- Born: Anne-Alexandre-Marie-Sulpice-Joseph de Montmorency-Laval 22 January 1747 Paris, Kingdom of France
- Died: 30 March 1817 (aged 70) Paris, France
- Spouse: Marie Louise Mauricette de Montmorency-Luxembourg ​ ​(m. 1764, died)​
- House: House of Montmorency House of Laval
- Father: Guy André Pierre de Montmorency-Laval
- Mother: Jacqueline de Bullion de Fervaques

= Anne-Alexandre-Marie de Montmorency-Laval =

Anne-Alexandre-Marie-Sulpice-Joseph de Montmorency-Laval, 2nd Duke of Laval (22 January 1747 – 30 March 1817) was a French politician and soldier.

==Early life==
Montmorency-Laval was born in Paris on 22 January 1747. He was the second son of Guy André Pierre de Montmorency-Laval, 1st Duke of Laval (1723–1798), and Jacqueline de Bullion de Fervaques (1720–1795). His elder brother, Guy-André-Marie Joseph de Montmorency-Laval, styled Count of Laval, died of smallpox in 1761.

His paternal grandparents were Guy-André de Montmorency-Laval, Marquis of Lezay and Magnac, and Marie Anne de Turmenies de Nointel. His maternal grandparents were Anne Jacques de Bullion, Marquis of Fervaques, Lieutenant General of the King's Armies, and Marie Madeleine Hortense de Gigault de Bellefonds.

==Career==
Beginning in 1773, the Duke was affiliated with Freemasonry. He fought with the Americans during the American Revolutionary War, and was a founding member of the Society of the Cincinnati. He was made Maréchal de camp in 1789, he chose to emigrate during the French Revolution.

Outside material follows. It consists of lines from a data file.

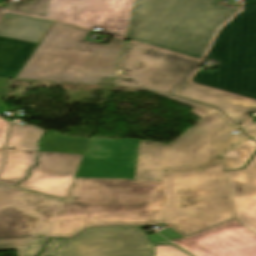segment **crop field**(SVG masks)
<instances>
[{
  "label": "crop field",
  "instance_id": "19",
  "mask_svg": "<svg viewBox=\"0 0 256 256\" xmlns=\"http://www.w3.org/2000/svg\"><path fill=\"white\" fill-rule=\"evenodd\" d=\"M39 152L7 150V161L0 181L16 185L28 176V170L36 165Z\"/></svg>",
  "mask_w": 256,
  "mask_h": 256
},
{
  "label": "crop field",
  "instance_id": "16",
  "mask_svg": "<svg viewBox=\"0 0 256 256\" xmlns=\"http://www.w3.org/2000/svg\"><path fill=\"white\" fill-rule=\"evenodd\" d=\"M243 55L239 71L256 88V0H244Z\"/></svg>",
  "mask_w": 256,
  "mask_h": 256
},
{
  "label": "crop field",
  "instance_id": "26",
  "mask_svg": "<svg viewBox=\"0 0 256 256\" xmlns=\"http://www.w3.org/2000/svg\"><path fill=\"white\" fill-rule=\"evenodd\" d=\"M8 124L4 120L0 119V148L4 147Z\"/></svg>",
  "mask_w": 256,
  "mask_h": 256
},
{
  "label": "crop field",
  "instance_id": "20",
  "mask_svg": "<svg viewBox=\"0 0 256 256\" xmlns=\"http://www.w3.org/2000/svg\"><path fill=\"white\" fill-rule=\"evenodd\" d=\"M89 140L65 137L56 131H46L40 143L41 151L83 154Z\"/></svg>",
  "mask_w": 256,
  "mask_h": 256
},
{
  "label": "crop field",
  "instance_id": "3",
  "mask_svg": "<svg viewBox=\"0 0 256 256\" xmlns=\"http://www.w3.org/2000/svg\"><path fill=\"white\" fill-rule=\"evenodd\" d=\"M76 176L48 237L71 238L86 227L143 225L159 182Z\"/></svg>",
  "mask_w": 256,
  "mask_h": 256
},
{
  "label": "crop field",
  "instance_id": "2",
  "mask_svg": "<svg viewBox=\"0 0 256 256\" xmlns=\"http://www.w3.org/2000/svg\"><path fill=\"white\" fill-rule=\"evenodd\" d=\"M217 0H136L127 38L203 58L217 29L238 10Z\"/></svg>",
  "mask_w": 256,
  "mask_h": 256
},
{
  "label": "crop field",
  "instance_id": "17",
  "mask_svg": "<svg viewBox=\"0 0 256 256\" xmlns=\"http://www.w3.org/2000/svg\"><path fill=\"white\" fill-rule=\"evenodd\" d=\"M51 20L6 13L0 19V35L39 43Z\"/></svg>",
  "mask_w": 256,
  "mask_h": 256
},
{
  "label": "crop field",
  "instance_id": "18",
  "mask_svg": "<svg viewBox=\"0 0 256 256\" xmlns=\"http://www.w3.org/2000/svg\"><path fill=\"white\" fill-rule=\"evenodd\" d=\"M37 44L0 37V77H16Z\"/></svg>",
  "mask_w": 256,
  "mask_h": 256
},
{
  "label": "crop field",
  "instance_id": "21",
  "mask_svg": "<svg viewBox=\"0 0 256 256\" xmlns=\"http://www.w3.org/2000/svg\"><path fill=\"white\" fill-rule=\"evenodd\" d=\"M44 130L30 124L21 126L12 125L7 149L39 151L37 143Z\"/></svg>",
  "mask_w": 256,
  "mask_h": 256
},
{
  "label": "crop field",
  "instance_id": "9",
  "mask_svg": "<svg viewBox=\"0 0 256 256\" xmlns=\"http://www.w3.org/2000/svg\"><path fill=\"white\" fill-rule=\"evenodd\" d=\"M242 12L216 36L207 57L219 60L211 73L197 71L192 81L211 88L256 99V89L238 71L242 55Z\"/></svg>",
  "mask_w": 256,
  "mask_h": 256
},
{
  "label": "crop field",
  "instance_id": "4",
  "mask_svg": "<svg viewBox=\"0 0 256 256\" xmlns=\"http://www.w3.org/2000/svg\"><path fill=\"white\" fill-rule=\"evenodd\" d=\"M88 33L55 22L18 78L87 84L114 79L124 40L113 38L104 45L85 41Z\"/></svg>",
  "mask_w": 256,
  "mask_h": 256
},
{
  "label": "crop field",
  "instance_id": "27",
  "mask_svg": "<svg viewBox=\"0 0 256 256\" xmlns=\"http://www.w3.org/2000/svg\"><path fill=\"white\" fill-rule=\"evenodd\" d=\"M243 131L247 133L250 137H253L256 135V123L251 121L243 126H241Z\"/></svg>",
  "mask_w": 256,
  "mask_h": 256
},
{
  "label": "crop field",
  "instance_id": "30",
  "mask_svg": "<svg viewBox=\"0 0 256 256\" xmlns=\"http://www.w3.org/2000/svg\"><path fill=\"white\" fill-rule=\"evenodd\" d=\"M4 9H5V8L0 7V14L3 12Z\"/></svg>",
  "mask_w": 256,
  "mask_h": 256
},
{
  "label": "crop field",
  "instance_id": "15",
  "mask_svg": "<svg viewBox=\"0 0 256 256\" xmlns=\"http://www.w3.org/2000/svg\"><path fill=\"white\" fill-rule=\"evenodd\" d=\"M173 95L216 106L238 125L248 120L246 113L256 111V102L191 83H187Z\"/></svg>",
  "mask_w": 256,
  "mask_h": 256
},
{
  "label": "crop field",
  "instance_id": "22",
  "mask_svg": "<svg viewBox=\"0 0 256 256\" xmlns=\"http://www.w3.org/2000/svg\"><path fill=\"white\" fill-rule=\"evenodd\" d=\"M48 240L49 238L46 236L1 240L0 250L17 249L19 256H36L39 252H41L43 244Z\"/></svg>",
  "mask_w": 256,
  "mask_h": 256
},
{
  "label": "crop field",
  "instance_id": "29",
  "mask_svg": "<svg viewBox=\"0 0 256 256\" xmlns=\"http://www.w3.org/2000/svg\"><path fill=\"white\" fill-rule=\"evenodd\" d=\"M3 155H4L3 149H0V168H1L2 163H3Z\"/></svg>",
  "mask_w": 256,
  "mask_h": 256
},
{
  "label": "crop field",
  "instance_id": "1",
  "mask_svg": "<svg viewBox=\"0 0 256 256\" xmlns=\"http://www.w3.org/2000/svg\"><path fill=\"white\" fill-rule=\"evenodd\" d=\"M236 221L222 158L203 169L164 171L145 225L164 222L187 239Z\"/></svg>",
  "mask_w": 256,
  "mask_h": 256
},
{
  "label": "crop field",
  "instance_id": "13",
  "mask_svg": "<svg viewBox=\"0 0 256 256\" xmlns=\"http://www.w3.org/2000/svg\"><path fill=\"white\" fill-rule=\"evenodd\" d=\"M83 155L40 152L38 165L18 186L66 198Z\"/></svg>",
  "mask_w": 256,
  "mask_h": 256
},
{
  "label": "crop field",
  "instance_id": "23",
  "mask_svg": "<svg viewBox=\"0 0 256 256\" xmlns=\"http://www.w3.org/2000/svg\"><path fill=\"white\" fill-rule=\"evenodd\" d=\"M256 151V143L248 140L222 156L225 169L241 168Z\"/></svg>",
  "mask_w": 256,
  "mask_h": 256
},
{
  "label": "crop field",
  "instance_id": "24",
  "mask_svg": "<svg viewBox=\"0 0 256 256\" xmlns=\"http://www.w3.org/2000/svg\"><path fill=\"white\" fill-rule=\"evenodd\" d=\"M155 256H189L173 245L168 246H154Z\"/></svg>",
  "mask_w": 256,
  "mask_h": 256
},
{
  "label": "crop field",
  "instance_id": "12",
  "mask_svg": "<svg viewBox=\"0 0 256 256\" xmlns=\"http://www.w3.org/2000/svg\"><path fill=\"white\" fill-rule=\"evenodd\" d=\"M193 256H256V234L233 222L176 243Z\"/></svg>",
  "mask_w": 256,
  "mask_h": 256
},
{
  "label": "crop field",
  "instance_id": "8",
  "mask_svg": "<svg viewBox=\"0 0 256 256\" xmlns=\"http://www.w3.org/2000/svg\"><path fill=\"white\" fill-rule=\"evenodd\" d=\"M63 202L0 183V240L45 235Z\"/></svg>",
  "mask_w": 256,
  "mask_h": 256
},
{
  "label": "crop field",
  "instance_id": "6",
  "mask_svg": "<svg viewBox=\"0 0 256 256\" xmlns=\"http://www.w3.org/2000/svg\"><path fill=\"white\" fill-rule=\"evenodd\" d=\"M199 61L125 41L113 90H150L163 97L182 87Z\"/></svg>",
  "mask_w": 256,
  "mask_h": 256
},
{
  "label": "crop field",
  "instance_id": "28",
  "mask_svg": "<svg viewBox=\"0 0 256 256\" xmlns=\"http://www.w3.org/2000/svg\"><path fill=\"white\" fill-rule=\"evenodd\" d=\"M7 79H8V78H0V114H2V115H5V114H4V111H8L6 105H5L4 102L1 100L3 87H4L5 81H6Z\"/></svg>",
  "mask_w": 256,
  "mask_h": 256
},
{
  "label": "crop field",
  "instance_id": "7",
  "mask_svg": "<svg viewBox=\"0 0 256 256\" xmlns=\"http://www.w3.org/2000/svg\"><path fill=\"white\" fill-rule=\"evenodd\" d=\"M135 0H33L11 3L9 11L38 15L74 23L121 38L127 28Z\"/></svg>",
  "mask_w": 256,
  "mask_h": 256
},
{
  "label": "crop field",
  "instance_id": "10",
  "mask_svg": "<svg viewBox=\"0 0 256 256\" xmlns=\"http://www.w3.org/2000/svg\"><path fill=\"white\" fill-rule=\"evenodd\" d=\"M154 254L140 227L109 226L85 230L72 239H61L56 256H136Z\"/></svg>",
  "mask_w": 256,
  "mask_h": 256
},
{
  "label": "crop field",
  "instance_id": "14",
  "mask_svg": "<svg viewBox=\"0 0 256 256\" xmlns=\"http://www.w3.org/2000/svg\"><path fill=\"white\" fill-rule=\"evenodd\" d=\"M226 175L237 220L256 233V154L243 170Z\"/></svg>",
  "mask_w": 256,
  "mask_h": 256
},
{
  "label": "crop field",
  "instance_id": "5",
  "mask_svg": "<svg viewBox=\"0 0 256 256\" xmlns=\"http://www.w3.org/2000/svg\"><path fill=\"white\" fill-rule=\"evenodd\" d=\"M168 99L194 107L189 112L201 120L169 145L141 141L134 181H159L164 170L202 168L249 139L238 128L229 134L236 126L214 107Z\"/></svg>",
  "mask_w": 256,
  "mask_h": 256
},
{
  "label": "crop field",
  "instance_id": "31",
  "mask_svg": "<svg viewBox=\"0 0 256 256\" xmlns=\"http://www.w3.org/2000/svg\"><path fill=\"white\" fill-rule=\"evenodd\" d=\"M252 139H254V140L256 141V136H255V137H253Z\"/></svg>",
  "mask_w": 256,
  "mask_h": 256
},
{
  "label": "crop field",
  "instance_id": "25",
  "mask_svg": "<svg viewBox=\"0 0 256 256\" xmlns=\"http://www.w3.org/2000/svg\"><path fill=\"white\" fill-rule=\"evenodd\" d=\"M61 238L51 239V241L45 244L46 249L40 256H55ZM154 256V255H149Z\"/></svg>",
  "mask_w": 256,
  "mask_h": 256
},
{
  "label": "crop field",
  "instance_id": "11",
  "mask_svg": "<svg viewBox=\"0 0 256 256\" xmlns=\"http://www.w3.org/2000/svg\"><path fill=\"white\" fill-rule=\"evenodd\" d=\"M140 140L92 138L76 175L134 177Z\"/></svg>",
  "mask_w": 256,
  "mask_h": 256
}]
</instances>
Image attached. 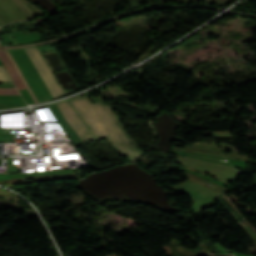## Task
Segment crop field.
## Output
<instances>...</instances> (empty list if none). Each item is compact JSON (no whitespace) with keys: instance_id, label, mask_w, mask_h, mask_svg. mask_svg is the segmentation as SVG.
I'll return each instance as SVG.
<instances>
[{"instance_id":"8a807250","label":"crop field","mask_w":256,"mask_h":256,"mask_svg":"<svg viewBox=\"0 0 256 256\" xmlns=\"http://www.w3.org/2000/svg\"><path fill=\"white\" fill-rule=\"evenodd\" d=\"M70 102L87 123L96 138L105 136L123 156H128V162H134L145 156L133 139L126 133L118 116L104 101L92 104L89 99L80 98ZM57 106L60 108L65 120L84 143L94 140L92 134L68 102L58 103ZM115 122L121 130L116 126Z\"/></svg>"},{"instance_id":"dd49c442","label":"crop field","mask_w":256,"mask_h":256,"mask_svg":"<svg viewBox=\"0 0 256 256\" xmlns=\"http://www.w3.org/2000/svg\"><path fill=\"white\" fill-rule=\"evenodd\" d=\"M0 81H12L3 66H0Z\"/></svg>"},{"instance_id":"ac0d7876","label":"crop field","mask_w":256,"mask_h":256,"mask_svg":"<svg viewBox=\"0 0 256 256\" xmlns=\"http://www.w3.org/2000/svg\"><path fill=\"white\" fill-rule=\"evenodd\" d=\"M26 52L49 88L53 98L66 94V92L60 88L61 86L59 87L57 84L53 73L48 68L44 58L40 55L39 50L37 48H30L26 49Z\"/></svg>"},{"instance_id":"412701ff","label":"crop field","mask_w":256,"mask_h":256,"mask_svg":"<svg viewBox=\"0 0 256 256\" xmlns=\"http://www.w3.org/2000/svg\"><path fill=\"white\" fill-rule=\"evenodd\" d=\"M6 53H7V55L9 56L10 60L12 61V63L15 65V67H16V69H17V71H18V73H19V75H20L22 81L24 82L25 86H26L27 89L29 90V92H30V94H31V96H32V98H33V100L35 101V103H37L38 101L35 99L34 95L32 94L30 88L28 87V85H27V83H26V81H25L23 75L21 74L19 68H18L17 65L15 64V62H14L12 56L10 55L9 51H6Z\"/></svg>"},{"instance_id":"f4fd0767","label":"crop field","mask_w":256,"mask_h":256,"mask_svg":"<svg viewBox=\"0 0 256 256\" xmlns=\"http://www.w3.org/2000/svg\"><path fill=\"white\" fill-rule=\"evenodd\" d=\"M0 95H20L16 88H0Z\"/></svg>"},{"instance_id":"34b2d1b8","label":"crop field","mask_w":256,"mask_h":256,"mask_svg":"<svg viewBox=\"0 0 256 256\" xmlns=\"http://www.w3.org/2000/svg\"><path fill=\"white\" fill-rule=\"evenodd\" d=\"M0 59L3 61L8 73L10 74L14 84L18 87L20 90L22 96L29 95V92L27 91L26 87L22 83L20 77L18 76L13 64L10 62L4 51H0Z\"/></svg>"}]
</instances>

During the Bourbon Restoration, he was made a "Life Peer" on 4 June 1814 and rose to the rank of Lieutenant-General on 8 June 1814. He voted for death at the trial of Marshal Michel Ney.

He was made a Commander of the Order of Saint-Louis.

==Personal life==
In 1764, he married Marie Louise Mauricette de Montmorency-Luxembourg, daughter of Count Joseph Maurice Annibal de Montmorency-Luxembourg. Together, they were the parents of:

- Guy Marie Anne Louis de Montmorency-Laval, Marquis of Laval (1767–1786), who married Pauline Renée Sophie de Voyer de Paulmy d'Argenson.
- Anne-Adrien-Pierre de Montmorency-Laval, 1st Duke of San Fernando Luis, 3rd Duke of Laval (1768–1837), King Charles X's Ambassador of France to the United Kingdom from 1828 to 1830; he married Bonne Charlotte Renée Adélaïde de Montmorency-Luxembourg.
- Achille Jean Louis de Montmorency-Laval, Count of Laval (1772–1793), a minority Knight of Malta who died, unmarried, of a wound he received in the defense of Bundenthal, in the service of Army of Condé.
- Eugène-Alexandre de Montmorency-Laval, 4th Duke of Laval (1773–1851), who married Maximilienne Augustine de Béthune-Sully. After her death in 1833, he married Françoise Xavière Nicole Constance de Maistre.

The Duke died in Paris on 30 March 1817 and was buried in the Père Lachaise Cemetery. Upon his death, the peerage attached to the title of Duke of Laval was made hereditary.